39.              The plaintiff also emphasises that the case is now ready for hearing and that this is a significant factor in assessing where the balance of justice lies. The fact that the proceedings are ready for hearing or, indeed, listed for hearing can make it more difficult on the part of an applicant to have the proceedings struck out: see, for example, Grant v. Minister for Communications [2019] IEHC 468 (Pilkington J.) (at paras. 47 and 53) and Power v. Creed [2018] IEHC 688, cited with approval by Collins J. in Cave Projects at para. 44, p. 43. However, there is an ultimately dispositive countervailing factor here, being the significant and undoubted prejudice which would be caused to the defendants by the unavailability through death of the late Mr. Vaughan at the hearing of the action.

 

40.              The plaintiff argues that it should be left to the trial judge to factor in any actual prejudice in weighing up the evidence of the various witnesses at the hearing and, indeed, that, the first defendant would be able to give evidence and it would be the plaintiff who would then face difficulties in respect of his cross-examination, potentially to the benefit of the defendants. However, I do not believe that justice should be put to the hazard in that way. In my view, it can be safely said, at this juncture, that the defendants will be, at the very least, moderately prejudiced in advancing their defence in light of the absence of the late Mr. Vaughan and that this prejudice tips the balance of justice in favour of dismissing the proceedings. It would subvert the whole basis of the Primor jurisdiction if, once such moderate prejudice is established and is regarded on the facts as being sufficient to tip the balance of justice in favour of dismissal of the proceedings, the question of such prejudice could nonetheless be left to be dealt with by the trial judge seeking to take it into account at the trial.
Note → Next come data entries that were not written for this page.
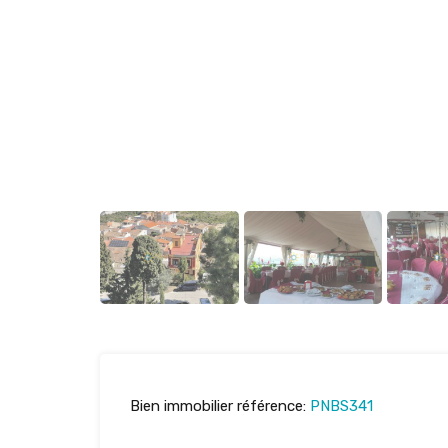
Bien immobilier référence:
PNBS341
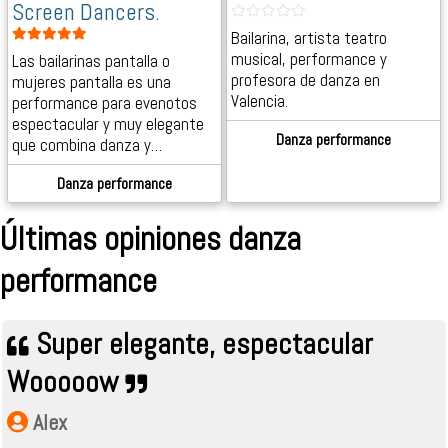
Screen Dancers.
Bailarina, artista teatro
musical, performance y
Las bailarinas pantalla o
profesora de danza en
mujeres pantalla es una
Valencia.
performance para evenotos
espectacular y muy elegante
Danza performance
que combina danza y…
Danza performance
Últimas opiniones danza
performance
Super elegante, espectacular
Wooooow
Alex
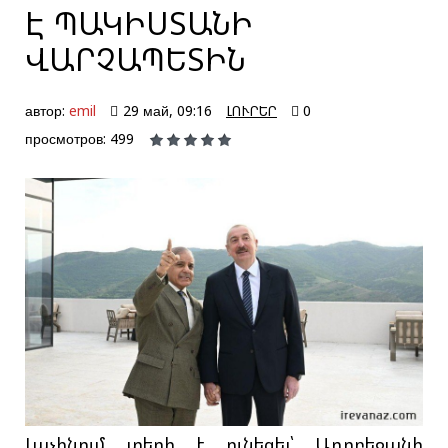
Է ՊԱԿԻՍՏԱՆԻ
ՎԱՐՉԱՊԵՏԻՆ
автор:
emil
29 май, 09:16
ԼՈՒՐԵՐ
0
просмотров: 499
Լաչինում տեղի է ունեցել՝ Ադրբեջանի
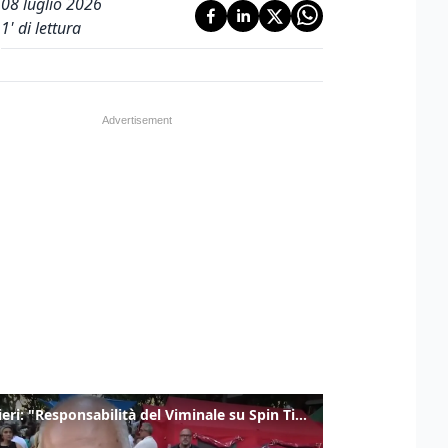
08 luglio 2026
1
' di lettura
Gualtieri: "Responsabilità del Viminale su Spin Time? La posizione dei partiti è nota"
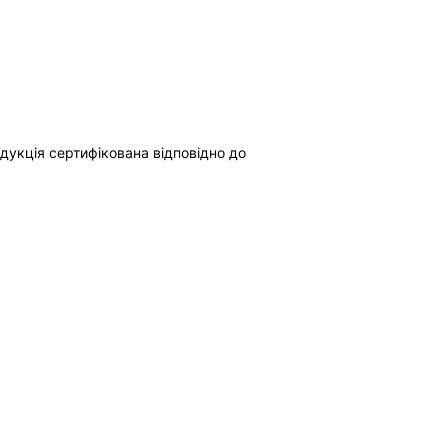
дукція сертифікована відповідно до 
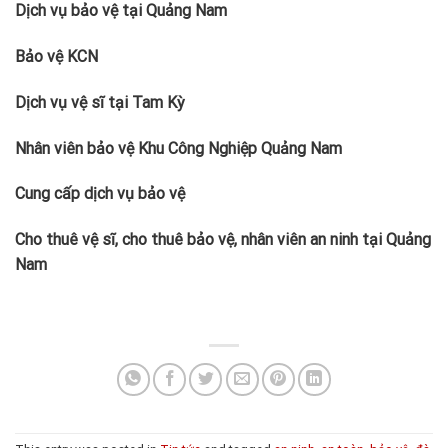
Dịch vụ bảo vệ tại Quảng Nam
Bảo vệ KCN
Dịch vụ vệ sĩ tại Tam Kỳ
Nhân viên bảo vệ Khu Công Nghiệp Quảng Nam
Cung cấp dịch vụ bảo vệ
Cho thuê vệ sĩ, cho thuê bảo vệ, nhân viên an ninh tại Quảng
Nam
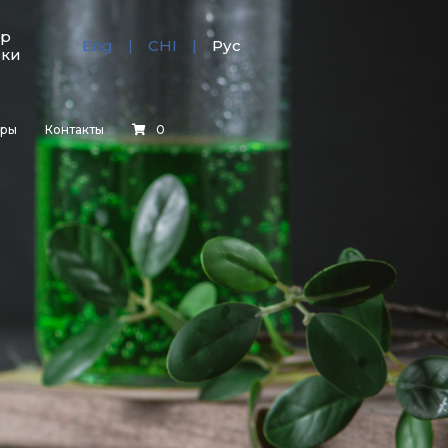
тр
Eng
CHI
Рус
зки
еры
Контакты
0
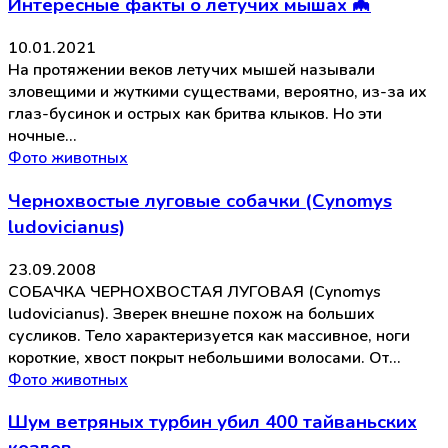
Интересные факты о летучих мышах 🦇
10.01.2021
На протяжении веков летучих мышей называли
зловещими и жуткими существами, вероятно, из-за их
глаз-бусинок и острых как бритва клыков. Но эти
ночные…
Фото животных
Чернохвостые луговые собачки (Cynomys
ludovicianus)
23.09.2008
СОБАЧКА ЧЕРНОХВОСТАЯ ЛУГОВАЯ (Cynomys
ludovicianus). Зверек внешне похож на больших
сусликов. Тело характеризуется как массивное, ноги
короткие, хвост покрыт небольшими волосами. От…
Фото животных
Шум ветряных турбин убил 400 тайваньских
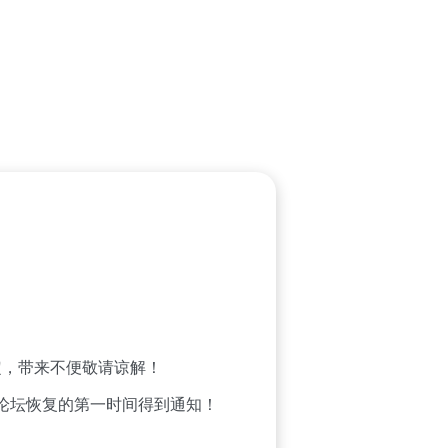
，带来不便敬请谅解！
论坛恢复的第一时间得到通知！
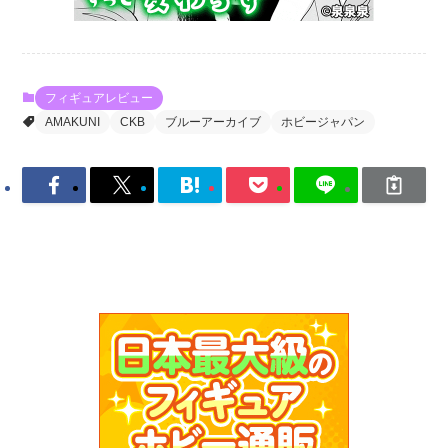
フィギュアレビュー
AMAKUNI
CKB
ブルーアーカイブ
ホビージャパン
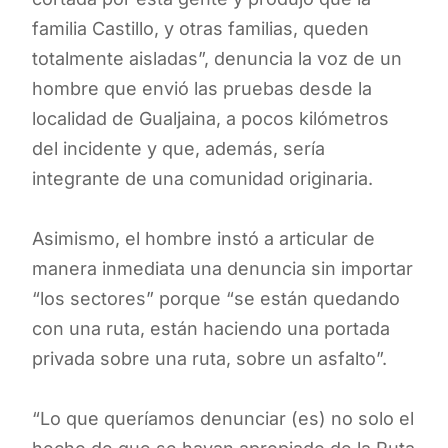
familia Castillo, y otras familias, queden
totalmente aisladas”, denuncia la voz de un
hombre que envió las pruebas desde la
localidad de Gualjaina, a pocos kilómetros
del incidente y que, además, sería
integrante de una comunidad originaria.
Asimismo, el hombre instó a articular de
manera inmediata una denuncia sin importar
“los sectores” porque “se están quedando
con una ruta, están haciendo una portada
privada sobre una ruta, sobre un asfalto”.
“Lo que queríamos denunciar (es) no solo el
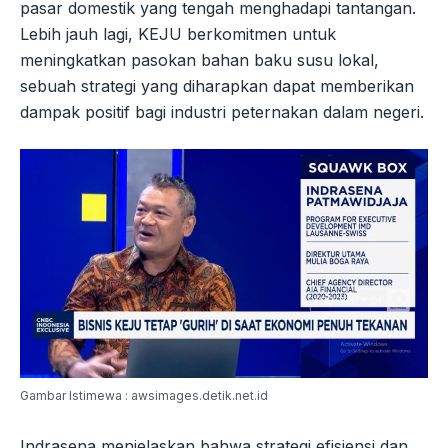
pasar domestik yang tengah menghadapi tantangan.
Lebih jauh lagi, KEJU berkomitmen untuk
meningkatkan pasokan bahan baku susu lokal,
sebuah strategi yang diharapkan dapat memberikan
dampak positif bagi industri peternakan dalam negeri.
Gambar Istimewa : awsimages.detik.net.id
Indrasena menjelaskan bahwa strategi efisiensi dan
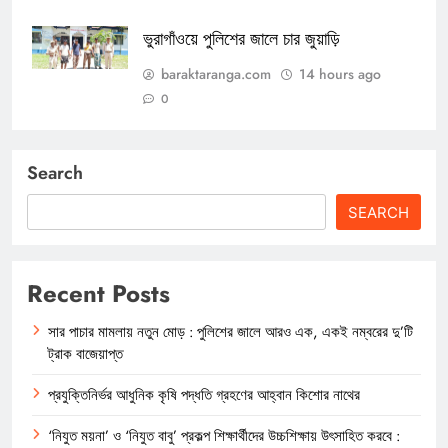
ভুরাগাঁওয়ে পুলিশের জালে চার জুয়াড়ি
baraktaranga.com
14 hours ago
0
Search
SEARCH
Recent Posts
সার পাচার মামলায় নতুন মোড় : পুলিশের জালে আরও এক, একই নম্বরের দু’টি
ট্রাক বাজেয়াপ্ত
প্রযুক্তিনির্ভর আধুনিক কৃষি পদ্ধতি গ্রহণের আহ্বান কিশোর নাথের
‘নিযুত ময়না’ ও ‘নিযুত বাবু’ প্রকল্প শিক্ষার্থীদের উচ্চশিক্ষায় উৎসাহিত করবে :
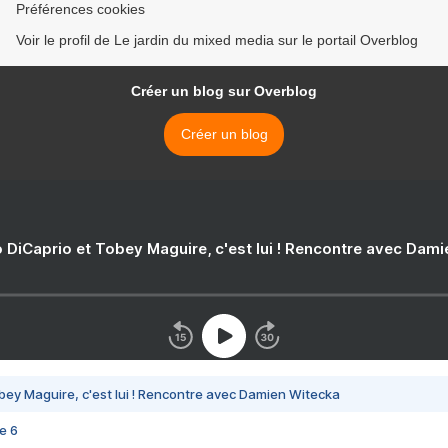
Préférences cookies
Voir le profil de Le jardin du mixed media sur le portail Overblog
Créer un blog sur Overblog
Créer un blog
 DiCaprio et Tobey Maguire, c'est lui ! Rencontre avec Dam
bey Maguire, c'est lui ! Rencontre avec Damien Witecka
e 6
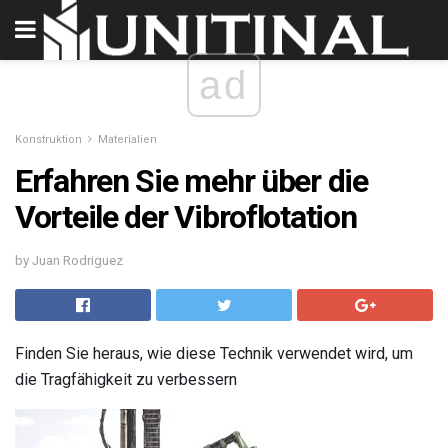
ad
Konstruktion
Materialien
Erfahren Sie mehr über die
Vorteile der Vibroflotation
by Juan Rodriguez
Finden Sie heraus, wie diese Technik verwendet wird, um
die Tragfähigkeit zu verbessern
The whole point of the Primor jurisdiction is that a defendant should not be put in a position where he or she has to undergo the hazard of such a trial where there has been inordinate and inexcusable delay and where the level of likely prejudice to the defendant resulting from such delay is such that the balance of justice favours the dismissal of the proceedings at the point of the strike out application.

 

41.              In my view, the balance of justice on the facts here in light of the likely prejudice to the defendants flowing from the unavailability through death of the late Mr. Vaughan is such as to favour dismissing the proceedings.

 

Conclusion

 

42.              In conclusion, given that there has been inordinate and inexcusable delay in the prosecution of these proceedings, and given my view that the balance of justice favours their dismissal, I will make an order striking out the plaintiff’s proceedings.